(Bounding box coordinate data)
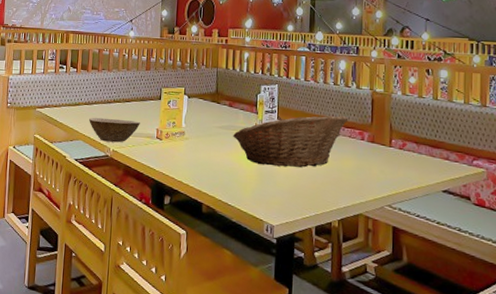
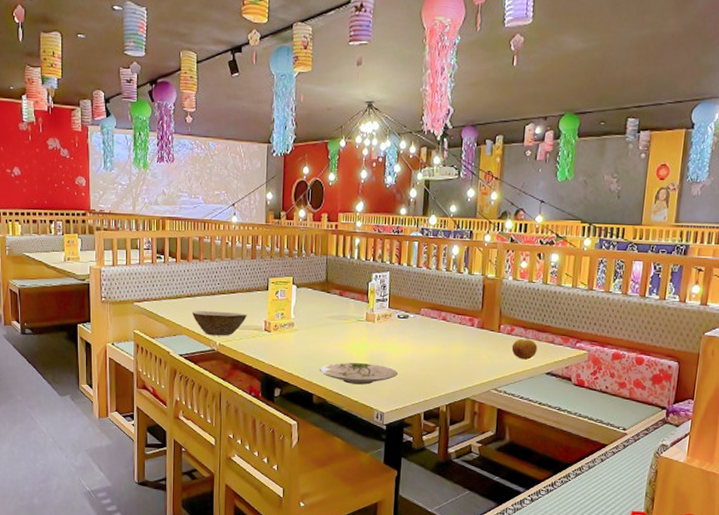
plate: none [209,172,287,196] -> present [320,362,398,385]
fruit basket: present [233,115,349,168] -> none [343,302,460,356]
fruit: none [404,154,432,176] -> present [511,339,538,360]

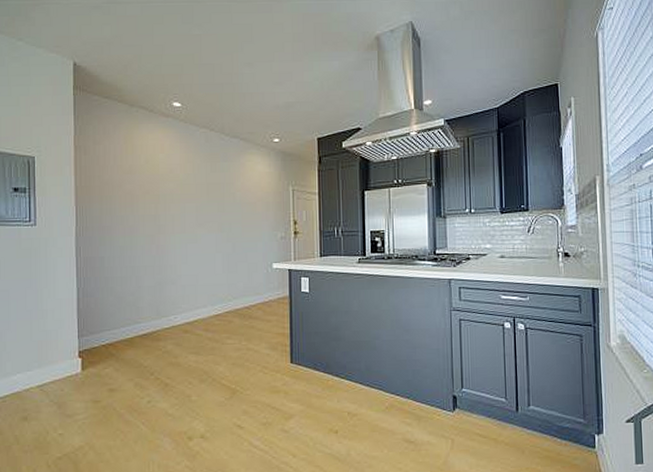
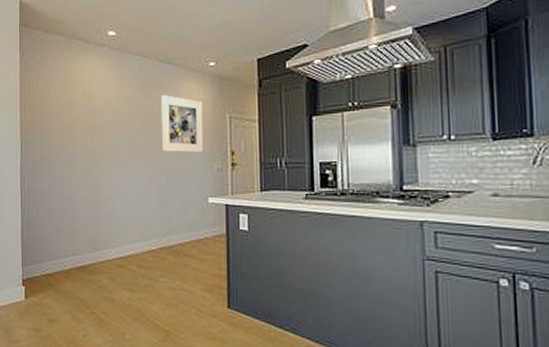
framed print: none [227,167,268,222] -> present [160,95,203,153]

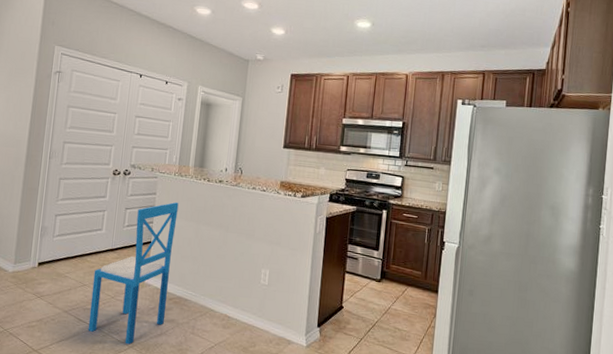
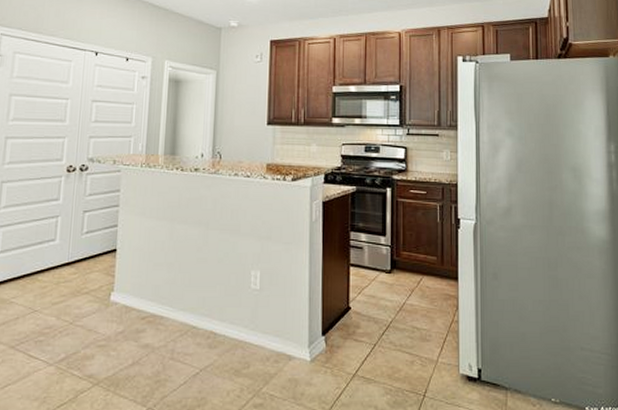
dining chair: present [88,202,179,345] -> none [41,198,148,381]

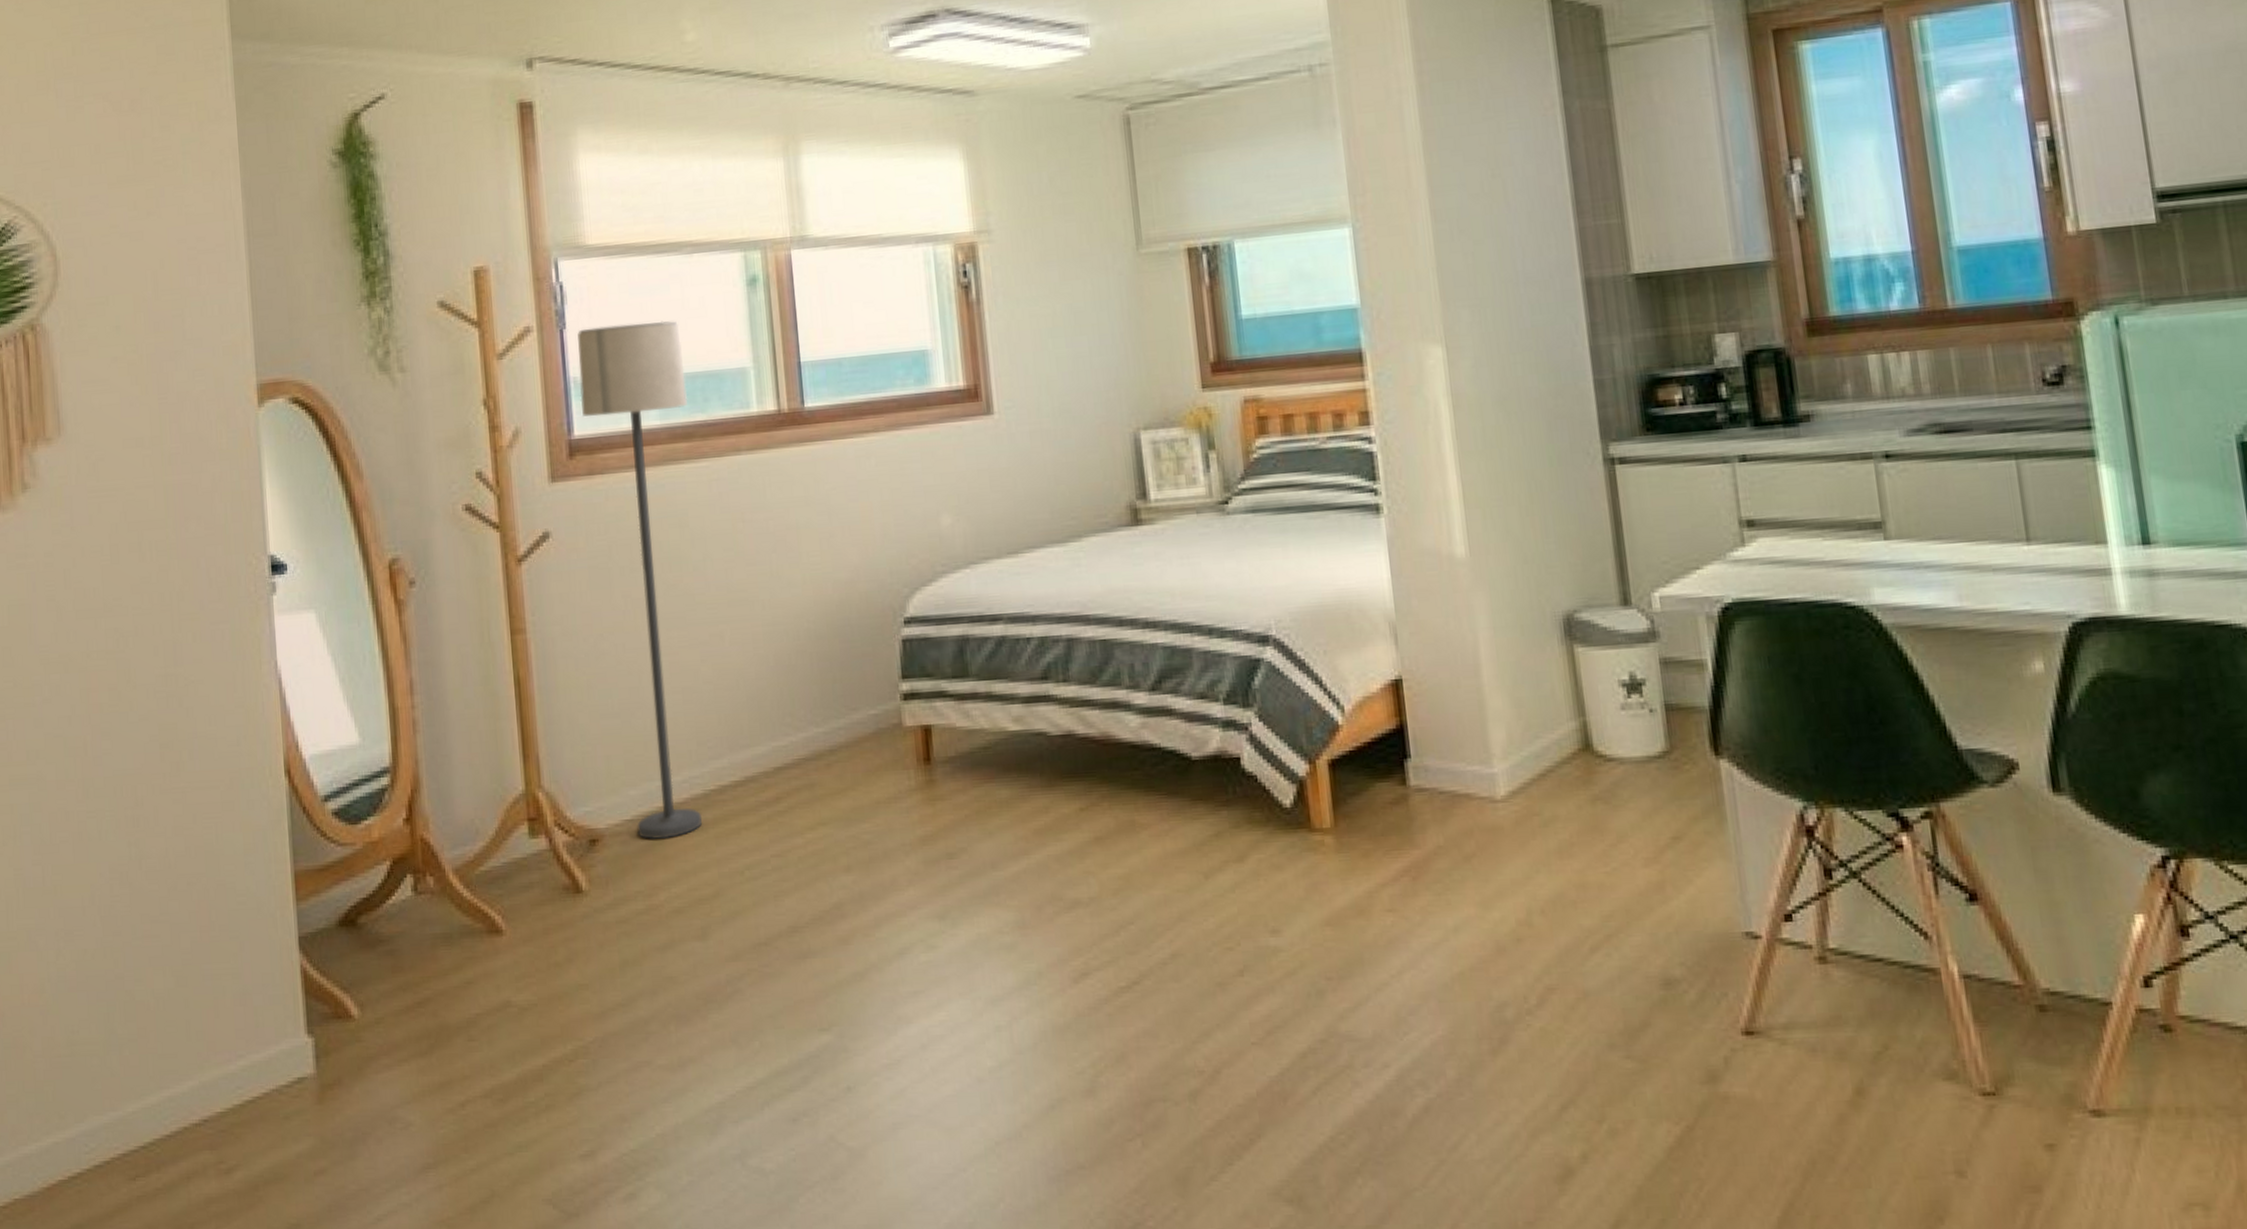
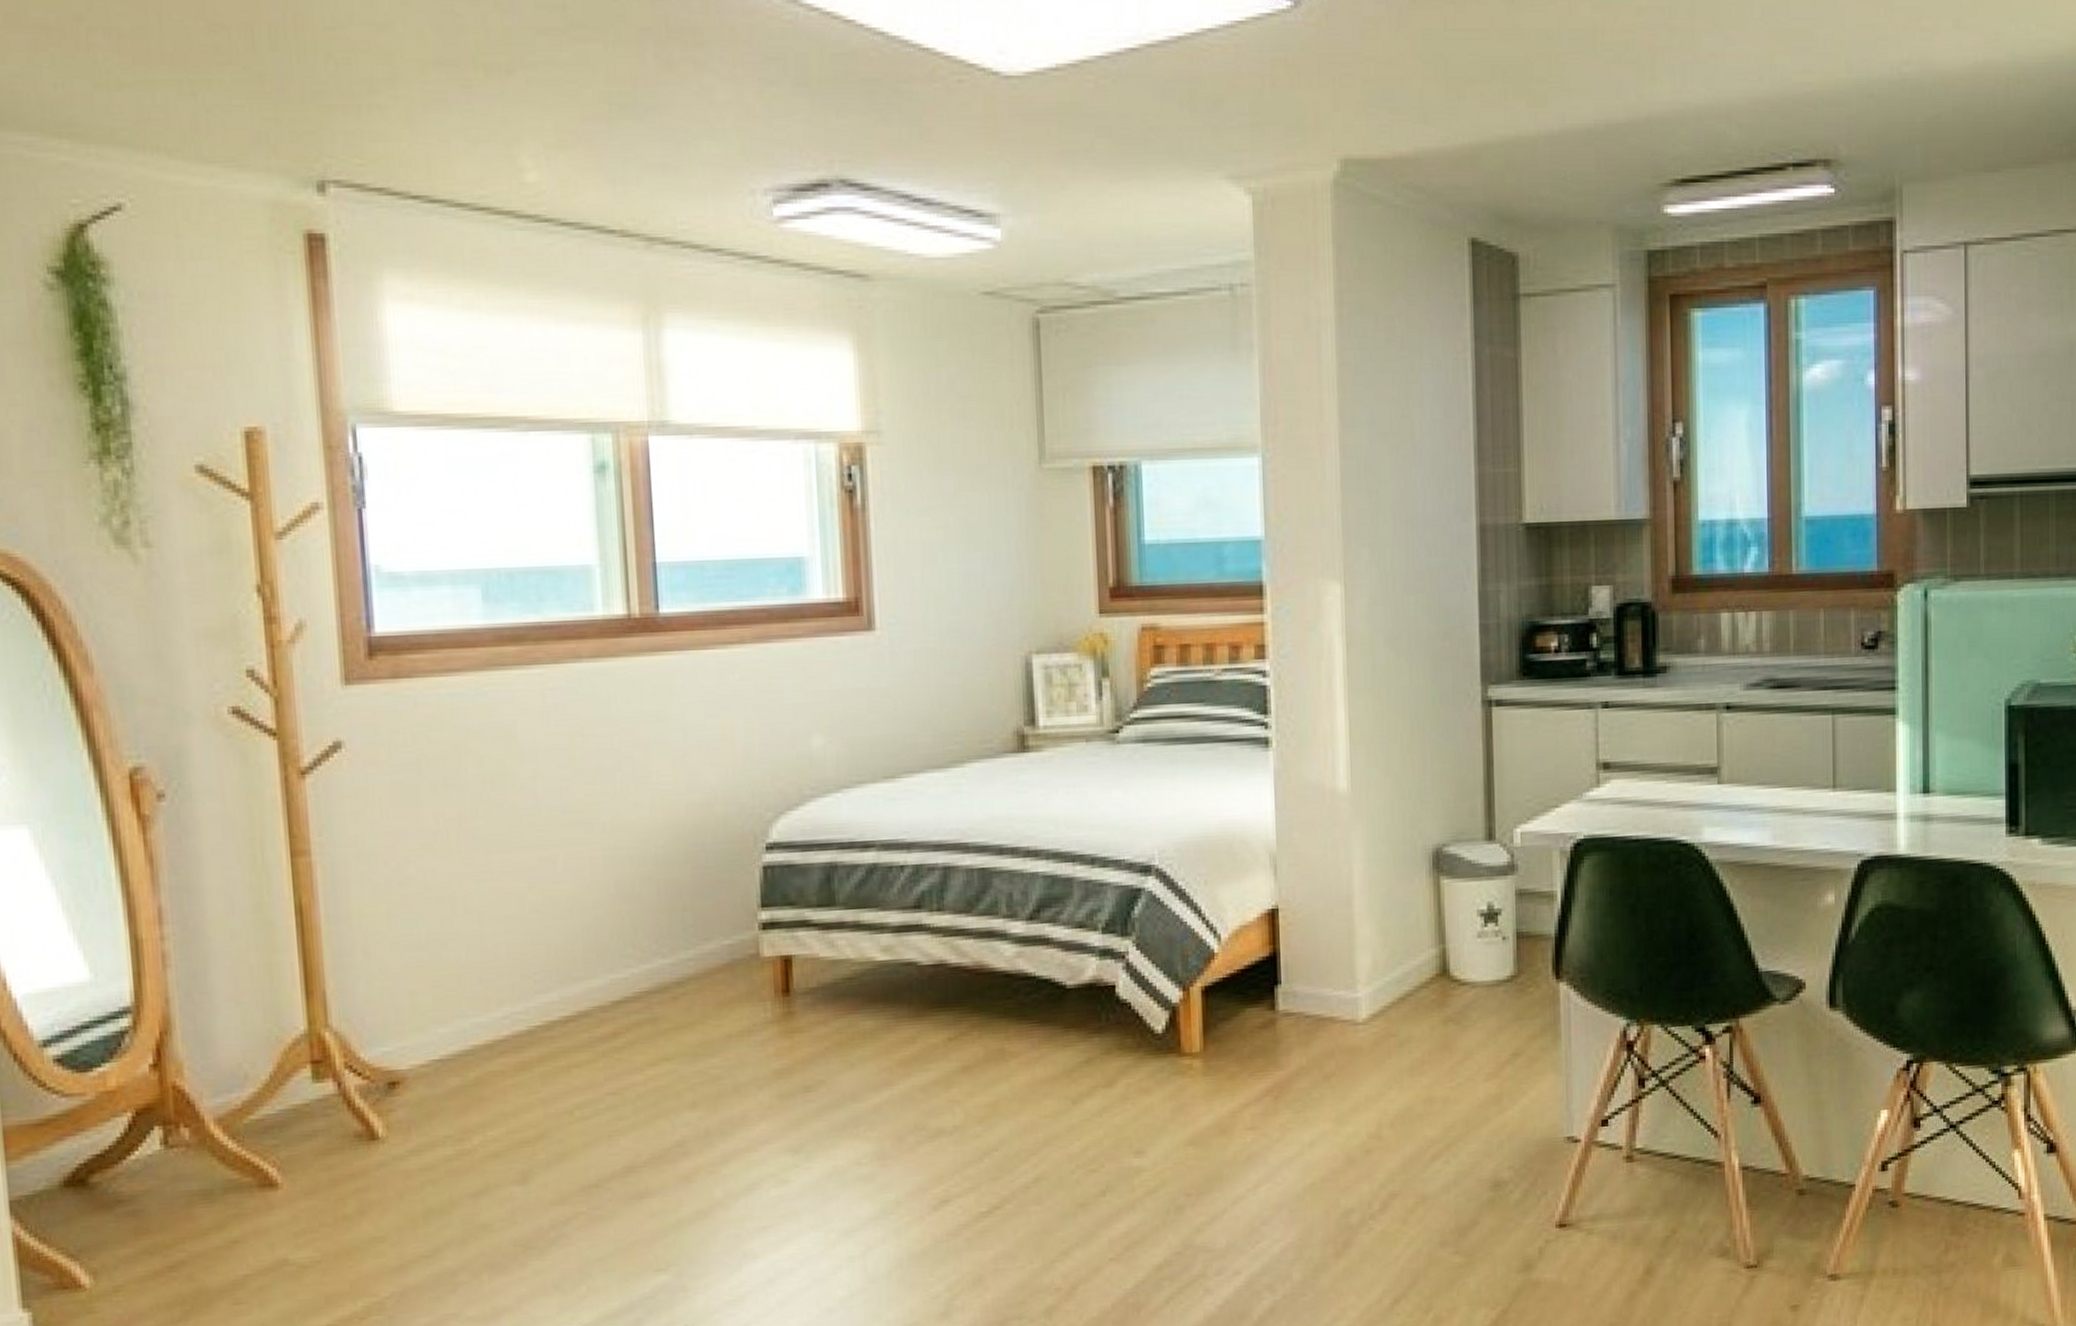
lamp: present [577,321,702,840] -> none [381,506,525,1081]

**Try it**:
In the records above, locate the line containing "fruit basket: present", then copy exactly that line and every line after it through the end, omitting pictures.

**Task answer**:
fruit basket: present [233,115,349,168] -> none [343,302,460,356]
fruit: none [404,154,432,176] -> present [511,339,538,360]

framed print: none [227,167,268,222] -> present [160,95,203,153]

dining chair: present [88,202,179,345] -> none [41,198,148,381]

lamp: present [577,321,702,840] -> none [381,506,525,1081]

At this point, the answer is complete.